WORK ORDER: Exactly the lines below from the one with "este generația care" up to and including the one with "este născută între" make up the answer, with nothing else added.

DATA FOR THIS EXERCISE section start

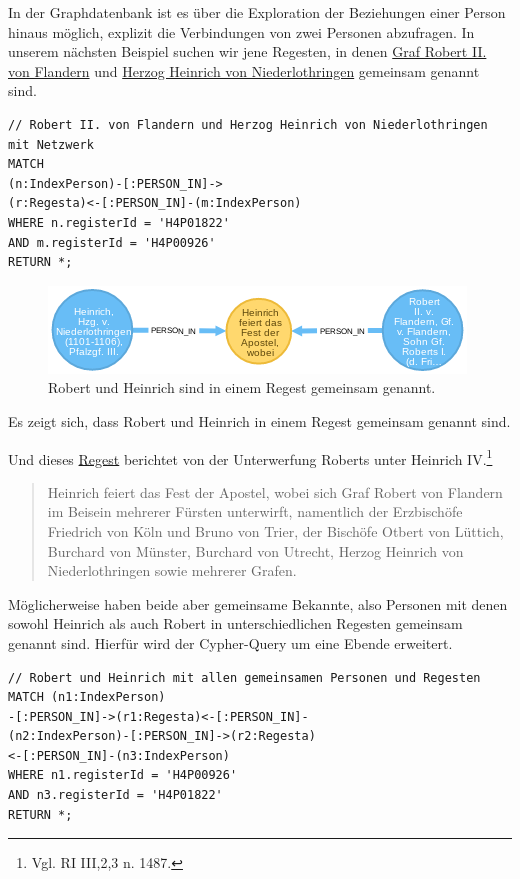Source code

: \documentclass[ngerman,]{scrreprt}
\begin{document}
In der Graphdatenbank ist es über die Exploration der Beziehungen einer Person hinaus möglich, explizit die Verbindungen von zwei Personen abzufragen. In unserem nächsten Beispiel suchen wir jene Regesten, in denen \href{https://de.wikipedia.org/wiki/Robert_II._(Flandern)}{Graf Robert II. von Flandern} und \href{https://de.wikipedia.org/wiki/Heinrich_I._(Limburg)}{Herzog Heinrich von Niederlothringen} gemeinsam genannt sind.

\begin{verbatim}
// Robert II. von Flandern und Herzog Heinrich von Niederlothringen mit Netzwerk
MATCH
(n:IndexPerson)-[:PERSON_IN]->
(r:Regesta)<-[:PERSON_IN]-(m:IndexPerson)
WHERE n.registerId = 'H4P01822'
AND m.registerId = 'H4P00926'
RETURN *;
\end{verbatim}

\begin{figure}
\centering
\includegraphics{Bilder/RI2Graph/RobertundHeinrich.png}
\caption{Robert und Heinrich sind in einem Regest gemeinsam genannt.}
\end{figure}

Es zeigt sich, dass Robert und Heinrich in einem Regest gemeinsam genannt sind.

Und dieses \href{http://www.regesta-imperii.de/id/cf75356b-bd0d-4a67-8aeb-3ae27d1dcefa}{Regest} berichtet von der Unterwerfung Roberts unter Heinrich IV.\footnote{Vgl. RI III,2,3 n. 1487.}

\begin{quote}
Heinrich feiert das Fest der Apostel, wobei sich Graf Robert von Flandern im Beisein mehrerer Fürsten unterwirft, namentlich der Erzbischöfe Friedrich von Köln und Bruno von Trier, der Bischöfe Otbert von Lüttich, Burchard von Münster, Burchard von Utrecht, Herzog Heinrich von Niederlothringen sowie mehrerer Grafen.
\end{quote}

Möglicherweise haben beide aber gemeinsame Bekannte, also Personen mit denen sowohl Heinrich als auch Robert in unterschiedlichen Regesten gemeinsam genannt sind. Hierfür wird der Cypher-Query um eine Ebende erweitert.

\begin{verbatim}
// Robert und Heinrich mit allen gemeinsamen Personen und Regesten
MATCH (n1:IndexPerson)
-[:PERSON_IN]->(r1:Regesta)<-[:PERSON_IN]-
(n2:IndexPerson)-[:PERSON_IN]->(r2:Regesta)
<-[:PERSON_IN]-(n3:IndexPerson)
WHERE n1.registerId = 'H4P00926'
AND n3.registerId = 'H4P01822'
RETURN *;
\end{verbatim}
\end{document}
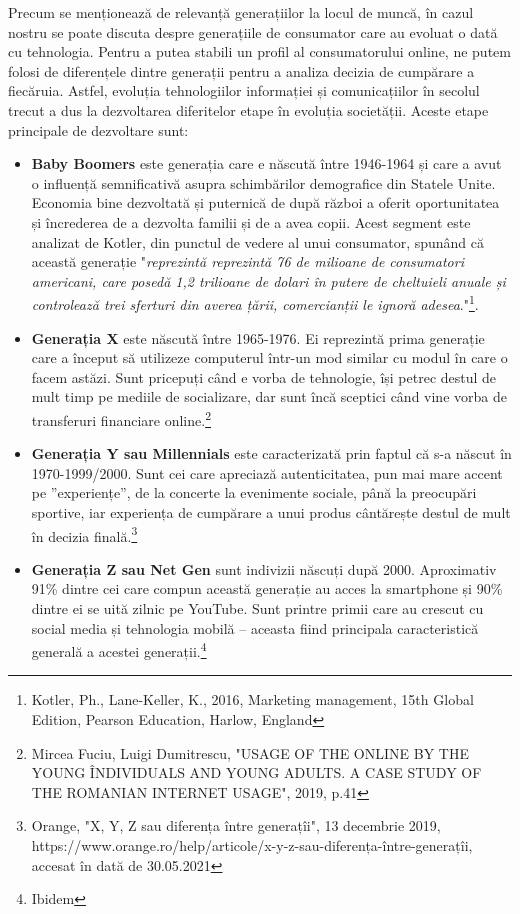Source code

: \documentclass[a4paper, 12pt]{article}
\begin{document}
		\quad Precum se menționează de relevanță generațiilor la locul de muncă, în cazul nostru se poate discuta despre generațiile de consumator care au evoluat o dată cu tehnologia. Pentru a putea stabili un profil al consumatorului online, ne putem folosi de diferențele dintre generații pentru a analiza decizia de cumpărare a fiecăruia. Astfel, evoluția tehnologiilor informației și comunicațiilor în secolul trecut a dus la dezvoltarea diferitelor etape în evoluția societății. Aceste etape principale de dezvoltare sunt:
		\begin{itemize}
		\item\textbf{Baby Boomers} este generația care e născută între 1946-1964 și care a avut o influență semnificativă asupra schimbărilor demografice din Statele Unite. Economia bine dezvoltată și puternică de după război a oferit oportunitatea și încrederea de a dezvolta familii și de a avea copii. Acest segment este analizat de Kotler, din punctul de vedere al unui consumator, spunând că această generație "\textit{reprezintă reprezintă 76 de milioane de consumatori americani, care posedă 1,2 trilioane de dolari în putere de cheltuieli anuale și controlează trei sferturi din averea țării, comercianții le ignoră adesea}."\footnote{Kotler, Ph., Lane-Keller, K., 2016, Marketing management, 15th Global Edition, Pearson Education, Harlow, England}.
		\item\textbf{Generația X} este născută între 1965-1976. Ei reprezintă prima generație care a început să utilizeze computerul într-un mod similar cu modul în care o facem astăzi. Sunt pricepuți când e vorba de tehnologie, își petrec destul de mult timp pe mediile de socializare, dar sunt încă sceptici când vine vorba de transferuri financiare online.\footnote{Mircea Fuciu, Luigi Dumitrescu, "USAGE OF THE ONLINE BY THE YOUNG ÎNDIVIDUALS AND YOUNG ADULTS. A CASE STUDY OF THE ROMANIAN INTERNET USAGE", 2019, p.41 }
		\item\textbf{Generația Y sau Millennials} este caracterizată prin faptul că s-a născut în 1970-1999/2000.  Sunt cei care apreciază autenticitatea, pun mai mare accent pe ”experiențe”, de la concerte la evenimente sociale, până la preocupări sportive, iar experiența de cumpărare a unui produs cântărește destul de mult în decizia finală.\footnote{Orange, "X, Y, Z sau diferența între generațîi", 13 decembrie 2019, https://www.orange.ro/help/articole/x-y-z-sau-diferența-între-generațîi, accesat în dată de 30.05.2021}
		\item\textbf{Generația Z sau Net Gen} sunt indivizii născuți după 2000. Aproximativ 91\% dintre cei care compun această generație au acces la smartphone și 90\% dintre ei se uită zilnic pe YouTube. Sunt printre primii care au crescut cu social media și tehnologia mobilă – aceasta fiind principala caracteristică generală a acestei generații.\footnote{Ibidem}
		\end{itemize}
\end{document}
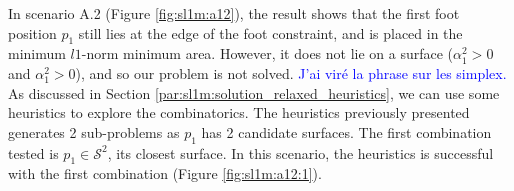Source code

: In scenario A.2 (Figure \ref{fig:sl1m:a12}), the result shows that the first foot position $p_1$ still lies at the edge of the foot constraint, and is placed in the minimum $l1$-norm minimum area. However, it does not lie on a surface ($\alpha_1^2 > 0$ and $\alpha_1^2 > 0$), and so our problem is not solved.
  \textcolor{blue}{J'ai viré la phrase sur les simplex.}
As discussed in Section \ref{par:sl1m:solution_relaxed_heuristics}, we can use some heuristics to explore the combinatorics. 
The heuristics previously presented generates 2 sub-problems as $p_1$ has 2 candidate surfaces.
The first combination tested is $p_1 \in \mathcal{S}^2$, its closest surface.
In this scenario, the heuristics is successful with the first combination (Figure \ref{fig:sl1m:a12:1}).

DATA FOR THIS EXERCISE section end

ANSWER TO THE PROBLEM:
		\item\textbf{Baby Boomers} este generația care e născută între 1946-1964 și care a avut o influență semnificativă asupra schimbărilor demografice din Statele Unite. Economia bine dezvoltată și puternică de după război a oferit oportunitatea și încrederea de a dezvolta familii și de a avea copii. Acest segment este analizat de Kotler, din punctul de vedere al unui consumator, spunând că această generație "\textit{reprezintă reprezintă 76 de milioane de consumatori americani, care posedă 1,2 trilioane de dolari în putere de cheltuieli anuale și controlează trei sferturi din averea țării, comercianții le ignoră adesea}."\footnote{Kotler, Ph., Lane-Keller, K., 2016, Marketing management, 15th Global Edition, Pearson Education, Harlow, England}.
		\item\textbf{Generația X} este născută între 1965-1976. Ei reprezintă prima generație care a început să utilizeze computerul într-un mod similar cu modul în care o facem astăzi. Sunt pricepuți când e vorba de tehnologie, își petrec destul de mult timp pe mediile de socializare, dar sunt încă sceptici când vine vorba de transferuri financiare online.\footnote{Mircea Fuciu, Luigi Dumitrescu, "USAGE OF THE ONLINE BY THE YOUNG ÎNDIVIDUALS AND YOUNG ADULTS. A CASE STUDY OF THE ROMANIAN INTERNET USAGE", 2019, p.41 }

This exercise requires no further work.